This is discernment, and this discernment alone will be a perceived challenge to a man, as he has to earn your trust and affection, as it isn’t a given.
You should be discerning of any new love interest, as you take time to know them and observe who they are and what they are like before you place your trust and affection in them.
Difference #3 — Women react to what is being said, men react to whether something is being said at all.
When it comes to talking to the opposite gender in a romantic context, generally speaking, women respond to the content of what is actually being said, and men respond to contact or no contact and much less of what you’re actually saying.
Here are a few examples: Have you ever received a text from a guy you’ve maybe been a little involved with, only for him to ignore you when you text him back? Even if it’s something simple as “hey, how have you been?” to which you respond, “I’ve been good, wbu? :)” they’ll leave you on read, and you’ll be thinking to yourself, why the heck he would then text, to begin with.
In this scenario, he doesn’t really care about your response. He’s looking to see whether you’re responding or not. Contact or no contact. It shows him that you still care and/or are hooked, and that’s all he needs to feed his ego, which is the only thing he is trying to achieve in this scenario. The only message you can really send him is contact or no contact. The content is nearly completely irrelevant.
The above example is superficial, but this works on every level, so here’s another one:
Have you ever been frustrated with a boyfriend and found yourself explaining to him why and how he is hurting you, then given him the exact solution to stop hurting you, only for nothing to change and soon repeat the process all over? To you, it’s like he’s either stupid or deaf. Why the heck isn’t he getting it? In this scenario where it’s a boyfriend, this behavior most likely has nothing to do with how much he loves and respects you but everything to do with his male instincts to contact or no contact.
Make no mistake: this man is not stupid. He has heard you every single time, and he gets it. However, on a primal level, nothing motivates and entices him to change his behavior. Contact or no contact. You keep talking, and it shows him how much you care about him, which is exactly what the man who loves you wants to feel.

* WHAT TO DO *
1: Quote, in order, every sentence in the passage on how men and women respond in romantic conversation that contains the phrase "contact or no contact".
2: In the passage on how men and women respond in romantic conversation, what is the man who texts and then leaves the reply on read looking to see?
3: Extend the passage on how men and women respond in romantic conversation, starting after its final sentence.

Dataset entries:
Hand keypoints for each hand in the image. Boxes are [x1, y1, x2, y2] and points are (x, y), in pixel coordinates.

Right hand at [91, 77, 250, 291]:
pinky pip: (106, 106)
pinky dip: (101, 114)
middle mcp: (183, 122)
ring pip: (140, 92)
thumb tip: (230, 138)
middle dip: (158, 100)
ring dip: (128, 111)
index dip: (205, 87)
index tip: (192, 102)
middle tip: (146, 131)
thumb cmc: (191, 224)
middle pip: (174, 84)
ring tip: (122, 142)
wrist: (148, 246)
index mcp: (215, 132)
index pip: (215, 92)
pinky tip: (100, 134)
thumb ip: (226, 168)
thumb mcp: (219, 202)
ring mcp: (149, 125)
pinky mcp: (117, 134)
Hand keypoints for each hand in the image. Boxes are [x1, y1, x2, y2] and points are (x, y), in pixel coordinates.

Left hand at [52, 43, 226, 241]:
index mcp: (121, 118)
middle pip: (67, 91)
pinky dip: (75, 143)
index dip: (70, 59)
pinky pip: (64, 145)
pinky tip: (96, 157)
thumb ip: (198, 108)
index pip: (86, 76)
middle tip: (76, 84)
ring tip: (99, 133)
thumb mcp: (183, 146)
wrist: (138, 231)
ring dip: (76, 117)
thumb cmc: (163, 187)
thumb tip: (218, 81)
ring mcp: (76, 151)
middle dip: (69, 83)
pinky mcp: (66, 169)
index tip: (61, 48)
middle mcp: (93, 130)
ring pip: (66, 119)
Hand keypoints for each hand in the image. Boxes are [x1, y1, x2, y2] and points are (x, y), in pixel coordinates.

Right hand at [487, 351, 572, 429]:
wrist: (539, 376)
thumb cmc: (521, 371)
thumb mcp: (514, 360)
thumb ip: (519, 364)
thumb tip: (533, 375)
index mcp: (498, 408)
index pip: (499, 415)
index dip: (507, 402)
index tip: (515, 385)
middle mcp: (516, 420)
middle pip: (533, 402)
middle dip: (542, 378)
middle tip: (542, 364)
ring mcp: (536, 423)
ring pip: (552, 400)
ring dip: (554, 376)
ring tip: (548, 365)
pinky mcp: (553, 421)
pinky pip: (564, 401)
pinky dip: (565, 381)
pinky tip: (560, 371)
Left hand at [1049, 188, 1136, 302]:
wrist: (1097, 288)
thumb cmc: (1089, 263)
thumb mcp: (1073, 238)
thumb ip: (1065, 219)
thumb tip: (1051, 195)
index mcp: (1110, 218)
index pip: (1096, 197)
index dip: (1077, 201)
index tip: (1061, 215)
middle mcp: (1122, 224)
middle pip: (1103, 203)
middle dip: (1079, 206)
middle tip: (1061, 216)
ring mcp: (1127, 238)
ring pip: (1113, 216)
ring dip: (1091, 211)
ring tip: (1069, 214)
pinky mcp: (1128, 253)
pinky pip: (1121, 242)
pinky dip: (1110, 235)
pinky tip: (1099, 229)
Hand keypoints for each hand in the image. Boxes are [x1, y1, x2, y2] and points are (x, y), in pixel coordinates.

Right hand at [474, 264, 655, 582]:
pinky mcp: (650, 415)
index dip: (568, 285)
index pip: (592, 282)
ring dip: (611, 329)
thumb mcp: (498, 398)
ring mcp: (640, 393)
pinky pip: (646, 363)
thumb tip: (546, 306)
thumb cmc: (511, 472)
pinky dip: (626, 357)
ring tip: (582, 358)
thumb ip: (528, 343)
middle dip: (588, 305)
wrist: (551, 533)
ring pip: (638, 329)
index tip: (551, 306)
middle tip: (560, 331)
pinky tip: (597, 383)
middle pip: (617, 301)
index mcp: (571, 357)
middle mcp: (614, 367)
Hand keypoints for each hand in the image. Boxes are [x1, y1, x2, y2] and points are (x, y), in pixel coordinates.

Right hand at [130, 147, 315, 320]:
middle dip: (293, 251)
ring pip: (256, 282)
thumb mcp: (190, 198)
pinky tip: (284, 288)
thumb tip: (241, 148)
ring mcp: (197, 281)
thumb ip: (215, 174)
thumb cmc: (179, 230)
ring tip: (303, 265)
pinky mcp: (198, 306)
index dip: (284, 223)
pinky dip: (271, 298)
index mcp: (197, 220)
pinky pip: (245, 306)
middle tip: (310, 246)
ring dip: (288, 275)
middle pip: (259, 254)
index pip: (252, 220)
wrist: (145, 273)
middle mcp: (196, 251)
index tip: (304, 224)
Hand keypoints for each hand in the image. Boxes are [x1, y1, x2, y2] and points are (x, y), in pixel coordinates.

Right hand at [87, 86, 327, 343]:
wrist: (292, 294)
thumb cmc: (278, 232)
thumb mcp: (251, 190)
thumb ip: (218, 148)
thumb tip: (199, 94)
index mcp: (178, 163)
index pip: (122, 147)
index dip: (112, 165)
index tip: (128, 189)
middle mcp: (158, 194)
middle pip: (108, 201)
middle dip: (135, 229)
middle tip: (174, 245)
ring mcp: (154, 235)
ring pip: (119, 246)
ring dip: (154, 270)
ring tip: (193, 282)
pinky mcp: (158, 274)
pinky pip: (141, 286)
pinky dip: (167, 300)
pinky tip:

* TASK-BY-TASK OUTPUTS *
1:
1. "When it comes to talking to the opposite gender in a romantic context, generally speaking, women respond to the content of what is actually being said, and men respond to contact or no contact and much less of what you're actually saying."
2. "Contact or no contact." (in the paragraph about the man who texts and then leaves the reply unanswered)
3. "The only message you can really send him is contact or no contact."
4. "In this scenario where it's a boyfriend, this behavior most likely has nothing to do with how much he loves and respects you but everything to do with his male instincts to contact or no contact."
5. "Contact or no contact." (in the paragraph that opens "Make no mistake")

2: He is looking to see whether you're responding or not.

3:
Don’t make the mistake of believing your man is stupid. Never overexplain yourself to men. If you need to tell him something, tell him just once. Twice at the maximum. Tell him shortly and in a matter-of-fact manner:
“Hey, when you take the phone out when we’re talking in bed, it makes me feel like you don’t care about me.” Then stop. Don’t tell him what to do instead, or offer him the solution. He is not dumb, he will figure out the solution on his own.
If you give him the solution to a problem, you give him a chore. When you leave out the solution to a problem, you give him a challenge. You want to give him the challenge as he is happier with it.
After you’ve told a man once, maximum twice, don’t offer him a deeper explanation and don’t fight with him(!). Next time he does the same thing, merely be cold and almost ignore him. In this scenario where you are being cold as he is on his phone yet again, he might ask you what’s wrong. If you’ve already told him, then make no mistake: he already knows. Do not take the bait. He is looking for you to overexplain yourself because you usually will. Excuse yourself to the bathroom or ignore him and say goodnight. I promise you, that phone will soon be gone.
Ignore him (or be cold) when you would normally fight him, and you will both soon be happier.
Men and women have many similarities, but we also have significant differences in how we approach situations because of our biological makeup. Don’t make the mistake of becoming bitter at men because of these differences.
Men are just as frustrated as we are.
You can keep complaining that men are men, or you can accept the differences and use them to your advantage, to protect yourself, and to learn to like men for who they are.